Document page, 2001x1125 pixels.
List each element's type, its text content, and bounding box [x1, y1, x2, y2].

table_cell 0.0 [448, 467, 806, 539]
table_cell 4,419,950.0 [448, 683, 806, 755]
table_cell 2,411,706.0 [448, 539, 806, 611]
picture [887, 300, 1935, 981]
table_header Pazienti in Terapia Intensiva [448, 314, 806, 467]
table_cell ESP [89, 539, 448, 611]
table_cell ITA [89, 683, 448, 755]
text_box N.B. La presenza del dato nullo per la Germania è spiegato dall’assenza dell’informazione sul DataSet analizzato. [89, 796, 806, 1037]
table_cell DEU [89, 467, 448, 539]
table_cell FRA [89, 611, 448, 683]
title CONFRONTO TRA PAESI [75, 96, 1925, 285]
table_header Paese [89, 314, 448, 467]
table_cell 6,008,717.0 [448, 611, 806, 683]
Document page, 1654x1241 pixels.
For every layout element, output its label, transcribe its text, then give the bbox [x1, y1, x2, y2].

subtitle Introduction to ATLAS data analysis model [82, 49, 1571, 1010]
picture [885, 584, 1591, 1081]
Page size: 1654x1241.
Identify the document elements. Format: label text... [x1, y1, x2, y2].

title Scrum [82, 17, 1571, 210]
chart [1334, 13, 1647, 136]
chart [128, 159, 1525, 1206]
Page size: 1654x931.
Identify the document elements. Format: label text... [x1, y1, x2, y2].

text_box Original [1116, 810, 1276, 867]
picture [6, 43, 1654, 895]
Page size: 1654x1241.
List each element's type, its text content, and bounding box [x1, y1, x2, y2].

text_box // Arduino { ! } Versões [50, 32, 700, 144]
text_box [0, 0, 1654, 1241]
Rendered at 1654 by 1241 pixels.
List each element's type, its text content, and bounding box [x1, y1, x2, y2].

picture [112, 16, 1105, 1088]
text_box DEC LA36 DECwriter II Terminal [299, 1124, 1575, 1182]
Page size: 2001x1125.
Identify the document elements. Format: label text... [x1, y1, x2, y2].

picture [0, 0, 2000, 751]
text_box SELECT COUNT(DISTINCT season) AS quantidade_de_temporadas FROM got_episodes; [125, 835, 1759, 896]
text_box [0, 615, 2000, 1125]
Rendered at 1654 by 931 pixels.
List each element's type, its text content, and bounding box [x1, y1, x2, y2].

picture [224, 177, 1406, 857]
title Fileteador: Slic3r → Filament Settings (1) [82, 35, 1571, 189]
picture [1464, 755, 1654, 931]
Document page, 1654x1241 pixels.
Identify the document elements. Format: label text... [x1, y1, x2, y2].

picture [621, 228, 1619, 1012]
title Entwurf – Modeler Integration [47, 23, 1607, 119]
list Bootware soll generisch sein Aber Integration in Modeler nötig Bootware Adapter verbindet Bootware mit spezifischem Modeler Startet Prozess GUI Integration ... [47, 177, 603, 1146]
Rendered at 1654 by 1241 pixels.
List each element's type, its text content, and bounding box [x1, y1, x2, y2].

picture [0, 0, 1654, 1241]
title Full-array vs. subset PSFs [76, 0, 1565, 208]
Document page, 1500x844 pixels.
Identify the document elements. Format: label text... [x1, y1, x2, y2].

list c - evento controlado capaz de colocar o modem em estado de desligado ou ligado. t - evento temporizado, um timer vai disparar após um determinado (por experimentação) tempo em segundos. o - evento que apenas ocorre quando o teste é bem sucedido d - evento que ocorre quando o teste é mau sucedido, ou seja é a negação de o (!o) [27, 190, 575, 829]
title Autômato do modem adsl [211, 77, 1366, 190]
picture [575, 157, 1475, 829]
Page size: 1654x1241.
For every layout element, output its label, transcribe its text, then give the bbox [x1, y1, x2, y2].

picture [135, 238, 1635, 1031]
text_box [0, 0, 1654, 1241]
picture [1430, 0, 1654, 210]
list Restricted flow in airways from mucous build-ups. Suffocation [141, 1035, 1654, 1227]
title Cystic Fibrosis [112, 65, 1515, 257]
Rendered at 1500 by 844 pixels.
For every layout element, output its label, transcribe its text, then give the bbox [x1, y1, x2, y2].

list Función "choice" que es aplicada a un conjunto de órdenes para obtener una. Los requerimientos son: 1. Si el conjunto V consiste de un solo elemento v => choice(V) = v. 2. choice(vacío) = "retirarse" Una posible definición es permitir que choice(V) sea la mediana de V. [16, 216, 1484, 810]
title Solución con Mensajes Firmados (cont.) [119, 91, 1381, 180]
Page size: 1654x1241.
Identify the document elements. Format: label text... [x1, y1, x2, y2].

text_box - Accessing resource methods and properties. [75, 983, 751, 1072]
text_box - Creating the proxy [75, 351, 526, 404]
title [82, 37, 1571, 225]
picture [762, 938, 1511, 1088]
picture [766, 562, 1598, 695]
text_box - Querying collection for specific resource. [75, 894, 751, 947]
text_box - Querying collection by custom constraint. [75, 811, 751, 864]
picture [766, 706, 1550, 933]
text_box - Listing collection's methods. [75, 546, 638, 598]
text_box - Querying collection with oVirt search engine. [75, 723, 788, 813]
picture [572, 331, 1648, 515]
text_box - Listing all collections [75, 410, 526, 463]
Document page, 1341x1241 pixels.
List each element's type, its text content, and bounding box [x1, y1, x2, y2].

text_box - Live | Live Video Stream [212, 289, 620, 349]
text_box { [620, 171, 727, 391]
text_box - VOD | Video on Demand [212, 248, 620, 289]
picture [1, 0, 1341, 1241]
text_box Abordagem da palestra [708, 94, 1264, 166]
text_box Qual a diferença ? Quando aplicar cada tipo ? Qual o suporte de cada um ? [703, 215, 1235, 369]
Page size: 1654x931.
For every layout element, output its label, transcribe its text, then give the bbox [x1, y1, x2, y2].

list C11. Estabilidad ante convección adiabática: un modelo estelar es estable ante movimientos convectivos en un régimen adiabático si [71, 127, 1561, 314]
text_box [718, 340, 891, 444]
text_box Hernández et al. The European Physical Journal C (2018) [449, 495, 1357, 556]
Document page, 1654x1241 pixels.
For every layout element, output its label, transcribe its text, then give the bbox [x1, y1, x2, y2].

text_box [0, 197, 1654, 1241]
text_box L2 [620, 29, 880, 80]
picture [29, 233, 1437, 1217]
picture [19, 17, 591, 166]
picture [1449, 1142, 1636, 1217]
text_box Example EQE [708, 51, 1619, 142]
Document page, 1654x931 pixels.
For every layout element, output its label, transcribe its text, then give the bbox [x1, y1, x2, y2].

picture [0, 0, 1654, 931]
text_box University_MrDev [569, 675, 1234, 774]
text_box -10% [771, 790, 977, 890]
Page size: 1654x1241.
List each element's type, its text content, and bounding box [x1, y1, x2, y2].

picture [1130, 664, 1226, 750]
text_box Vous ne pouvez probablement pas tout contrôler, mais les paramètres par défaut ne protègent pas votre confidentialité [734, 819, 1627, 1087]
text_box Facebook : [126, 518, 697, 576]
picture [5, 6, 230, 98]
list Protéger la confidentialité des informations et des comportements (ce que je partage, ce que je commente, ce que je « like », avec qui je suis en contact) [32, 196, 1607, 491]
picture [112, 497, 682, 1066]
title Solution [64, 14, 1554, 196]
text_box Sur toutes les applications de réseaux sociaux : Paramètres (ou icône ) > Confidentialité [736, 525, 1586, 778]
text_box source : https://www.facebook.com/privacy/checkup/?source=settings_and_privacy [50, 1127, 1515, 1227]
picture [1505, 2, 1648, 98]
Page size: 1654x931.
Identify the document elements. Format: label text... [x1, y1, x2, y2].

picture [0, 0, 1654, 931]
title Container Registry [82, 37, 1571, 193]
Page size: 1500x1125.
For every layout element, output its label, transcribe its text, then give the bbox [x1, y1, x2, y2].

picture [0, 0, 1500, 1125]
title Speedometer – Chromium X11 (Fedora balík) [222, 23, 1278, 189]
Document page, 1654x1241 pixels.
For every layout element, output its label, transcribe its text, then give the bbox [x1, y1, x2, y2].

▶ **EXERCICE PROPOSÉ**
Réécrivez tout ce qui va de la ligne contenant « Rendered at 1500 by 844 pixels. » jusqu'à celle contenant « title Solución con » comprise, en remplaçant « transcribe » par « copy » et sans rien modifier d'autre.

▶ **RÉPONSE ATTENDUE**
Rendered at 1500 by 844 pixels.
For every layout element, output its label, copy its text, then give the bbox [x1, y1, x2, y2].

list Función "choice" que es aplicada a un conjunto de órdenes para obtener una. Los requerimientos son: 1. Si el conjunto V consiste de un solo elemento v => choice(V) = v. 2. choice(vacío) = "retirarse" Una posible definición es permitir que choice(V) sea la mediana de V. [16, 216, 1484, 810]
title Solución con Mensajes Firmados (cont.) [119, 91, 1381, 180]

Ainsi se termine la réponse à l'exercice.